I've got an unusual situation. Normally when you search a text index you are searching for a small number of keywords against documents with a larger number of terms.

For example you might search for "quick brown" and expect to match "the quick brown fox jumps over the lazy dog".

I have the situation where I have lots of small phrases in my document store and I wish to match them against a larger query phrase.

For example if I have a query:

  • "the quick brown fox jumps over the lazy dog"

and the documents

  • "quick brown"
  • "fox over"
  • "lazy dog"

I'd like to find the documents that have a phrase that occurs in the query. In this case "quick brown" and "lazy dog" (but not "fox over" because although the tokens match it's not a phrase in the search string).

Is this sort of query possible with SOLR/lucene?

3

3 Answers

4
votes

It sounds like you want to use ShingleFilter in your analysis, so that you index word bigrams: so add ShingleFilterFactory at both query and index time.

At index time your documents are then indexed as such:

  • "quick brown" -> quick_brown
  • "fox over" -> fox_over
  • "lazy dog" -> lazy_dog

At query time your query becomes:

  • "the quick brown fox jumps over the lazy dog" -> "the_quick quick_brown brown_fox fox_jumps jumps_over over_the the_lazy lazy_dog"

This is still no good, by default it will form a phrase query. So in your query analyzer only add PositionFilterFactory after the ShingleFilterFactory. This "flattens" the positions in the query so that the queryparser treats the output as synonyms, which will yield a booleanquery with these subs (all SHOULD clauses, so its basically an OR query):

BooleanQuery:

  • the_quick OR
  • quick_brown OR
  • brown_fox OR
  • ...

this should be the most performant way, as then its really just a booleanquery of termqueries.

2
votes

Sounds like you want the DisMax "minimum match" parameter. I wrote a blog article on the concept here a little while: http://blog.websolr.com/post/1299174416. There's also the Solr wiki on minimum match.

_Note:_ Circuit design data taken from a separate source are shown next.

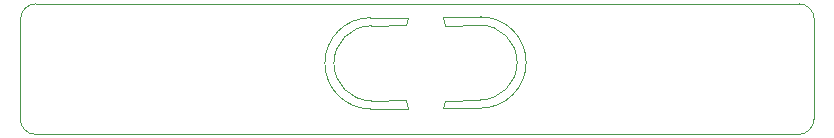
<source format=gbr>
G04 #@! TF.GenerationSoftware,KiCad,Pcbnew,(5.99.0-1716-g4efed4b72)*
G04 #@! TF.CreationDate,2020-05-21T15:21:06+02:00*
G04 #@! TF.ProjectId,flex-strip-tester-v8,666c6578-2d73-4747-9269-702d74657374,rev?*
G04 #@! TF.SameCoordinates,Original*
G04 #@! TF.FileFunction,Profile,NP*
%FSLAX46Y46*%
G04 Gerber Fmt 4.6, Leading zero omitted, Abs format (unit mm)*
G04 Created by KiCad (PCBNEW (5.99.0-1716-g4efed4b72)) date 2020-05-21 15:21:06*
%MOMM*%
%LPD*%
G01*
G04 APERTURE LIST*
G04 #@! TA.AperFunction,Profile*
%ADD10C,0.050000*%
G04 #@! TD*
G04 APERTURE END LIST*
D10*
X148463000Y-99123500D02*
G75*
G02*
X144600446Y-95260946I0J3862554D01*
G01*
X151638000Y-99123500D02*
X151511000Y-98383392D01*
X151511000Y-92033392D02*
X151638000Y-91398392D01*
X148537446Y-98435946D02*
G75*
G02*
X145362446Y-95260946I0J3175000D01*
G01*
X148537446Y-92085946D02*
X151511000Y-92033392D01*
X145362446Y-95260946D02*
G75*
G02*
X148537446Y-92085946I3175000J0D01*
G01*
X151638000Y-99123500D02*
X148463000Y-99123500D01*
X144600446Y-95260946D02*
G75*
G02*
X148463000Y-91398392I3862554J0D01*
G01*
X151638000Y-91398392D02*
X148463000Y-91398392D01*
X151511000Y-98383392D02*
X148537446Y-98435946D01*
X154607169Y-91334892D02*
X154734169Y-92075000D01*
X154734169Y-92075000D02*
X157707723Y-92022446D01*
X154607169Y-91334892D02*
X157782169Y-91334892D01*
X154607169Y-99060000D02*
X157782169Y-99060000D01*
X154734169Y-98425000D02*
X154607169Y-99060000D01*
X157707723Y-98372446D02*
X154734169Y-98425000D01*
X157782169Y-91334892D02*
G75*
G02*
X161644723Y-95197446I0J-3862554D01*
G01*
X160882723Y-95197446D02*
G75*
G02*
X157707723Y-98372446I-3175000J0D01*
G01*
X161644723Y-95197446D02*
G75*
G02*
X157782169Y-99060000I-3862554J0D01*
G01*
X157707723Y-92022446D02*
G75*
G02*
X160882723Y-95197446I0J-3175000D01*
G01*
X184701180Y-101287580D02*
X120942100Y-101287580D01*
X186038754Y-91545674D02*
X186015894Y-99972866D01*
X118824746Y-91545674D02*
X118801886Y-99972866D01*
X118801886Y-99972866D02*
G75*
G03*
X120116600Y-101287580I1314714J0D01*
G01*
X186015894Y-99972866D02*
G75*
G02*
X184701180Y-101287580I-1314714J0D01*
G01*
X120942100Y-101287580D02*
X120116600Y-101287580D01*
X183898540Y-90230960D02*
X184724040Y-90230960D01*
X186038754Y-91545674D02*
G75*
G03*
X184724040Y-90230960I-1314714J0D01*
G01*
X120139460Y-90230960D02*
X183898540Y-90230960D01*
X118824746Y-91545674D02*
G75*
G02*
X120139460Y-90230960I1314714J0D01*
G01*
M02*

</source>
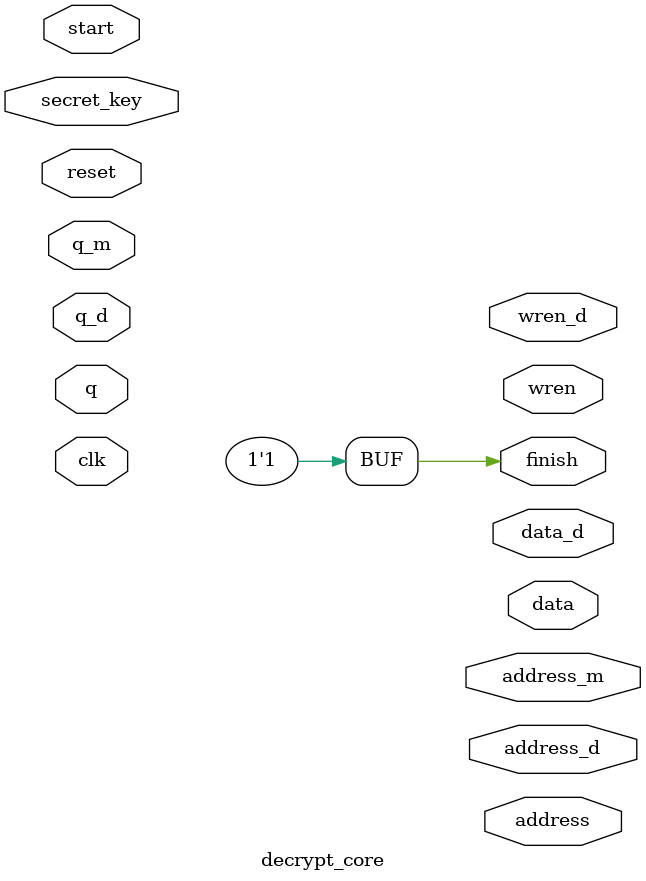
<source format=sv>
module decrypt_core(
    input clk,
    input start, reset,
    input [23:0] secret_key,
    
    output logic finish,

    //working memory RAM
    input [7:0] q,
    output logic wren,
    output logic [7:0] data, address,

    //decrypted message RAM
    input [7:0] q_d,
    output logic wren_d,
    output logic [7:0] data_d,
    output logic [4:0] address_d,

    //encrypted message ROM
    input [7:0] q_m,
    output logic [4:0] address_m
);

    //FSM and algorithim parameters
    logic start_initialize, start_decode;
    logic finish_initialize, finish_decode;
    logic [3:0] state;
    logic [1:0] FSM_select;

    logic wren_initialize, wren_decode;
    logic [7:0] address_initialize, data_initialize, address_decode, data_decode;

    parameter idle                      = 4'b0000;
    parameter start_initialize_memory   = 4'b0001;
    parameter wait_initialize_memory    = 4'b0010;
    parameter start_decode_algorithm    = 4'b0011;
    parameter wait_decode_algorithm     = 4'b0100;

    //initialize memory FSM
    initialize_memory initialize_memory(
        //inputs
        .start(start_initialize), .clk(clk),
        //outputs
        .finish(finish_initialize), .wren(wren_initialize), .address(address_initialize), .data(data_initialize)
    );

    //decode algorithm FSM
    /*decode_algorithm decode_algorithm(
        //inputs
        .start(start_decode), .clk(clk), .q(q), .secret_key(secret_key),
        //outputs
        .finish(finish_decode), .wren(wren_decode), .address(address_decode), .data(data_decode)
    );*/
    //BroKen
    /*always_comb begin
        //initialize memory
        if(FSM_select) begin
            wren = wren_decode;
            address = address_decode;
            data = data_decode;
            
        end
        //decode algorithm
        else begin
            wren = wren_initialize;
            address = address_initialize;
            data = data_initialize;    
        end
    end*/

    initial begin
        state = idle;
        finish = 1;
    end

    //part 2a, basic decode algorithm
    always_ff @(posedge clk) begin
        case (state)
            //wait for start signal (KEY_0)
            idle: begin
                if (reset) begin
                    start_initialize <= 1;
                    FSM_select <= 0;
                    state <= start_initialize_memory;
                end
                else if (start) begin
                    start_decode <= 1;
                    FSM_select <= 1;
                    state <= start_decode_algorithm;
                end
                else state <= idle;
            end

            start_initialize_memory: begin
                start_initialize <= 0;
                state <= wait_initialize_memory;
            end

            wait_initialize_memory: begin
                if(finish_initialize) state <= idle;
                else state <= wait_initialize_memory;
            end

            start_decode_algorithm: begin
                start_decode <= 0;
                state <= wait_decode_algorithm;
            end

            wait_decode_algorithm: begin
                if(finish_decode) state <= idle;
                else state <= wait_decode_algorithm;
            end

        endcase
    end
endmodule

</source>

The "minimum match" concept is applied against all the "optional" terms in your query -- terms that aren't explicitly specified, using +/-, whether they are "+mandatory" or "-prohibited". By default, the minimum match is 100%, meaning that 100% of the optional terms must be present. In other words, all of your terms are considered mandatory.

This is why your longer query isn't currently matching documents containing shorter fragments of that phrase. The other keywords in the longer search phrase are treated as mandatory.

If you drop the minimum match down to 1, then only one of your optional terms will be considered mandatory. In some ways this is the opposite of the default of 100%. It's like your query of quick brown fox… is turned into quick OR brown OR fox OR … and so on.

If you set your minimum match to 2, then your search phrase will get broken up into groups of two terms. A search for quick brown fox turns into (quick brown) OR (brown fox) OR (quick fox) … and so on. (Excuse my psuedo-query there, I trust you see the point.)

The minimum match parameter also supports percentages -- say, 20% -- and some even more complex expressions. So there's a fair amount of tweakability.

1
votes

only setting mm parameter will not satisfy your needs since

"the quick brown fox jumps over the lazy dog"

will match all three documents

  • "quick brown"
  • "fox over"
  • "lazy dog"

and as you said:

I'd like to find the documents that have a phrase that occurs in the query. In this case "quick brown" and "lazy dog" (but not "fox over" because although the tokens match it's not a phrase in the search string).